Saved data entries:
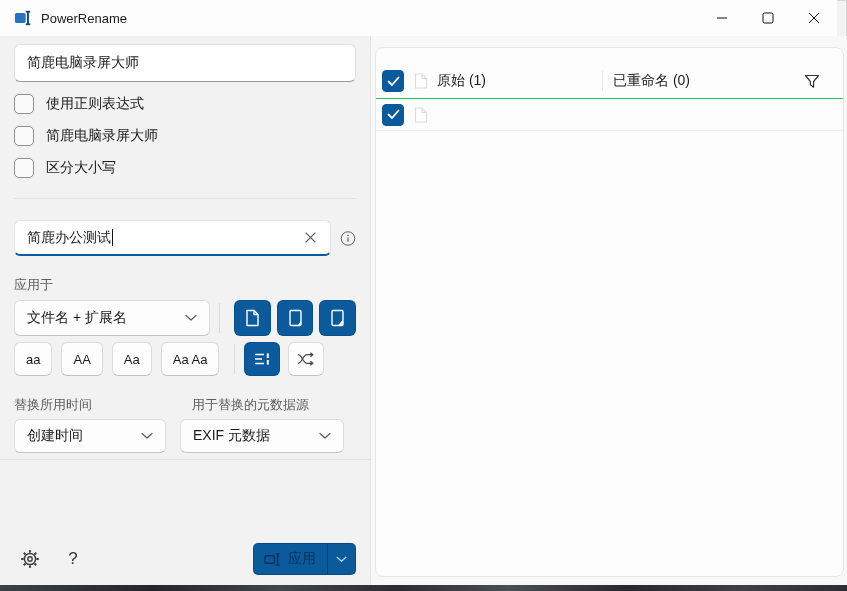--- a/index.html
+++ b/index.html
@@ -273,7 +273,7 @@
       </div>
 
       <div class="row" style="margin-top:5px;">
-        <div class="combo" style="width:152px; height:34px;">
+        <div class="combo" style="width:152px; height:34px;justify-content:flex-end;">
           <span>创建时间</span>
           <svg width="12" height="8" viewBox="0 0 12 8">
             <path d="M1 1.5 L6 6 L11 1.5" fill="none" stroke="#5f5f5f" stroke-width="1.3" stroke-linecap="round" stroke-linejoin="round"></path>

WORK TO BE COMPLETED >>
Each record above should be restated word for word. The pictures should not appear.

TASK OUTPUT >>
--- a/index.html
+++ b/index.html
@@ -273,7 +273,7 @@
       </div>
 
       <div class="row" style="margin-top:5px;">
-        <div class="combo" style="width:152px; height:34px;">
+        <div class="combo" style="width:152px; height:34px;justify-content:flex-end;">
           <span>创建时间</span>
           <svg width="12" height="8" viewBox="0 0 12 8">
             <path d="M1 1.5 L6 6 L11 1.5" fill="none" stroke="#5f5f5f" stroke-width="1.3" stroke-linecap="round" stroke-linejoin="round"></path>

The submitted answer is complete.